Nous avons maintenant notre secteur d'amorçage, à compiler avec : nasm -o amorce.com amorce.asm
Et on ne le lance pas bêtement. On attend d'avoir fait la suite.
VI-4. Passer par noyau planète▲
La suite est un autre programme : nouveau fichier, page blanche... Noooon... pas page blanche, on va être un peu malin, on va partir du chapitre précédent. Simplement, on va, au départ, initialiser les segments utilisés par notre programme. Comme tout est dans un seul segment, on va les initialiser avec la valeur de CS, le segment de code, qui est bon, puisqu'il a été initialisé par le secteur d'amorçage. Et pour ne pas s'emberlificoter, on va utiliser un autre segment pour la pile. Au pif, encore une fois.
Ensuite, techniquement, nous développons ce qu'il est convenu d'appeler un noyau de système d'exploitation. Alors, bon, c'est pas vraiment un noyau, mais on va faire comme si. Et faire comme si, ça veut dire que notre programme ne rend jamais la main. D'ailleurs, à qui la rendrait-il ? Au secteur d'amorçage, qui a fini son travail il y a bien longtemps ? Non. Il ne rendra pas la main. Ainsi, au lieu du "ret" final, ce sera "jmp $", qui fait une boucle infinie. D'autre part, il n'y aura pas d'en-tête du système d'exploitation, vu que le système d'exploitation, c'est lui. Comme le secteur d'amorçage, nous aurons "org 0".
VI-5. Des 45 tours▲
Comment va-t-on utiliser notre programme ?

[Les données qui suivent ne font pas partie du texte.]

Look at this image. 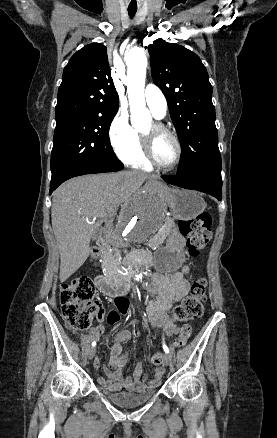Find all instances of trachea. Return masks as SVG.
I'll return each mask as SVG.
<instances>
[{"instance_id": "3493384b", "label": "trachea", "mask_w": 277, "mask_h": 438, "mask_svg": "<svg viewBox=\"0 0 277 438\" xmlns=\"http://www.w3.org/2000/svg\"><path fill=\"white\" fill-rule=\"evenodd\" d=\"M136 12H137V7L128 8V13L130 17H134Z\"/></svg>"}]
</instances>
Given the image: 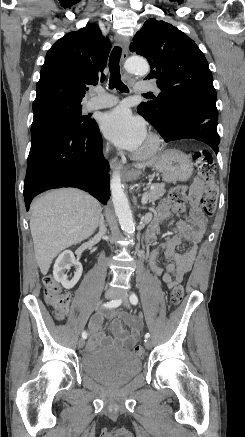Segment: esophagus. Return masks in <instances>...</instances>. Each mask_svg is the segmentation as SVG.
<instances>
[{
	"label": "esophagus",
	"instance_id": "34e87169",
	"mask_svg": "<svg viewBox=\"0 0 245 437\" xmlns=\"http://www.w3.org/2000/svg\"><path fill=\"white\" fill-rule=\"evenodd\" d=\"M116 41L118 44L122 47V61H124L127 58L128 55V47H129V41L126 37L123 36H117ZM110 167L112 170H118L121 168V164L117 158H112L110 161Z\"/></svg>",
	"mask_w": 245,
	"mask_h": 437
}]
</instances>
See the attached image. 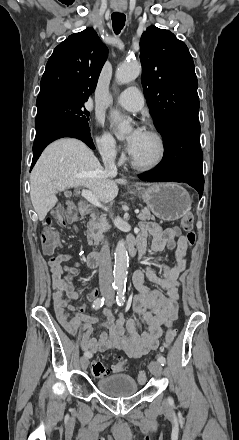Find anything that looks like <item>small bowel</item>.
I'll list each match as a JSON object with an SVG mask.
<instances>
[{"mask_svg":"<svg viewBox=\"0 0 239 440\" xmlns=\"http://www.w3.org/2000/svg\"><path fill=\"white\" fill-rule=\"evenodd\" d=\"M148 241L153 252H159L165 246L175 249V261L173 265L156 263L159 275L149 268L138 270L133 275V283L138 290L133 300V310L145 323V330H141L137 319H129L125 322L122 315L116 317L111 310L104 311L102 317L86 315L82 306L73 304L78 298V293L73 287L71 276H64L61 266L63 262L73 259V256L56 253L50 258L57 318L68 333L73 336L79 335L81 348L85 352L93 355L105 350H115L124 352L129 358H140L159 347L162 327L171 326L178 318L179 277L187 265L190 243L185 235L178 236L174 228H163L156 223L145 222L141 225V231L136 238L141 257L146 252ZM130 242L135 243V240L131 239ZM146 280L159 285L163 291L147 288ZM67 310L75 312V316L72 317ZM99 325L106 329L98 338H93L92 334Z\"/></svg>","mask_w":239,"mask_h":440,"instance_id":"obj_1","label":"small bowel"}]
</instances>
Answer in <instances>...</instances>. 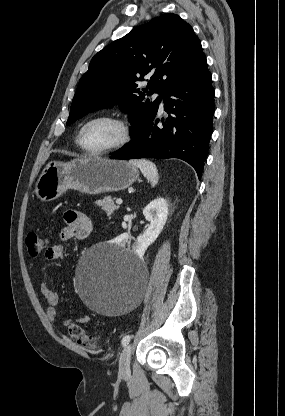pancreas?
I'll use <instances>...</instances> for the list:
<instances>
[{
    "label": "pancreas",
    "instance_id": "1",
    "mask_svg": "<svg viewBox=\"0 0 285 416\" xmlns=\"http://www.w3.org/2000/svg\"><path fill=\"white\" fill-rule=\"evenodd\" d=\"M94 204H97V206H101L102 210L108 214V216H111L113 214L114 210H118L119 206H115L111 196H105L104 200H96Z\"/></svg>",
    "mask_w": 285,
    "mask_h": 416
}]
</instances>
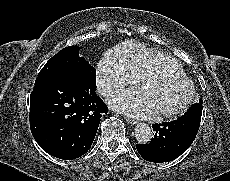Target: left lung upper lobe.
I'll return each instance as SVG.
<instances>
[{
	"instance_id": "1",
	"label": "left lung upper lobe",
	"mask_w": 230,
	"mask_h": 181,
	"mask_svg": "<svg viewBox=\"0 0 230 181\" xmlns=\"http://www.w3.org/2000/svg\"><path fill=\"white\" fill-rule=\"evenodd\" d=\"M200 104H202L203 102H202V99H200V102H199Z\"/></svg>"
}]
</instances>
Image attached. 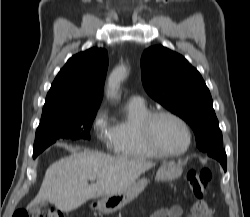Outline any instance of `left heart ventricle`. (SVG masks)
<instances>
[{"label": "left heart ventricle", "mask_w": 250, "mask_h": 217, "mask_svg": "<svg viewBox=\"0 0 250 217\" xmlns=\"http://www.w3.org/2000/svg\"><path fill=\"white\" fill-rule=\"evenodd\" d=\"M155 139L159 146L168 152H176L187 145V134L184 128L168 117L157 119L154 126Z\"/></svg>", "instance_id": "1"}]
</instances>
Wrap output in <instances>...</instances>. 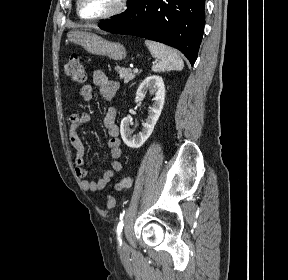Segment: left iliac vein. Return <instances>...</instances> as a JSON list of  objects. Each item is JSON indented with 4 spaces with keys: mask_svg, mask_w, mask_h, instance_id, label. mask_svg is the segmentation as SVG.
Here are the masks:
<instances>
[{
    "mask_svg": "<svg viewBox=\"0 0 288 280\" xmlns=\"http://www.w3.org/2000/svg\"><path fill=\"white\" fill-rule=\"evenodd\" d=\"M125 247H126V244L124 243V244H123V248H125Z\"/></svg>",
    "mask_w": 288,
    "mask_h": 280,
    "instance_id": "1",
    "label": "left iliac vein"
}]
</instances>
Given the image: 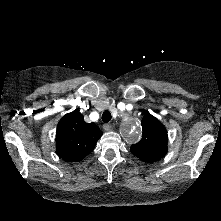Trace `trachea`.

Conceptuellement, nous allons en faire une disquette de démarrage, oui, une disquette dite "de boot" ! On compile notre programme normalement. Ensuite, on copie bout à bout notre secteur d'amorçage et notre programme dans un seul fichier. Sous Windows, DOS et Cie, la commande est :
copy amorce.com/B+programme.com/B disk.img /Y
"/B" signifie qu'il s'agit d'un fichier binaire, ce qui évitera au DOS de le modifier. "/Y" évite d'avoir la confirmation de réécriture qui ne manque pas d'arriver dès la deuxième fois.
Sous système Unix, je ne connais pas la commande.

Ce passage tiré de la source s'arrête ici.